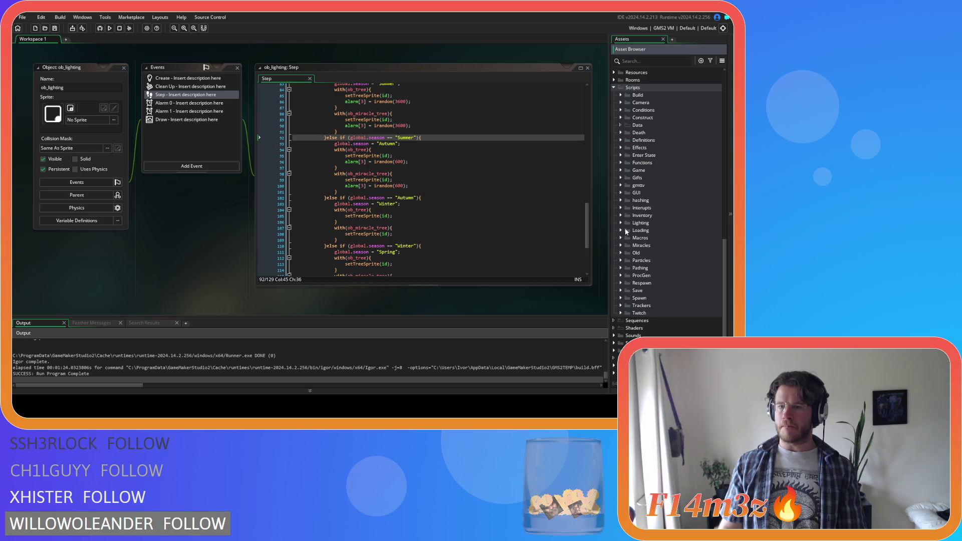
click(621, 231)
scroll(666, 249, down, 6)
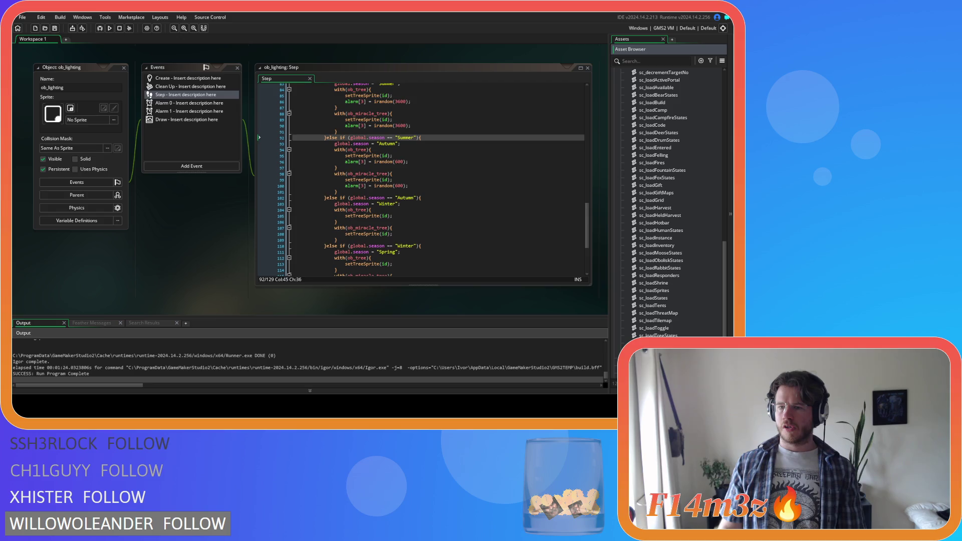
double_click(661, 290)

□ □ □ □

**What to work on:**
Could you copy each line above exactly as written, minus any pictures?

**Result for this exercise:**
click(621, 231)
scroll(666, 249, down, 6)
double_click(661, 290)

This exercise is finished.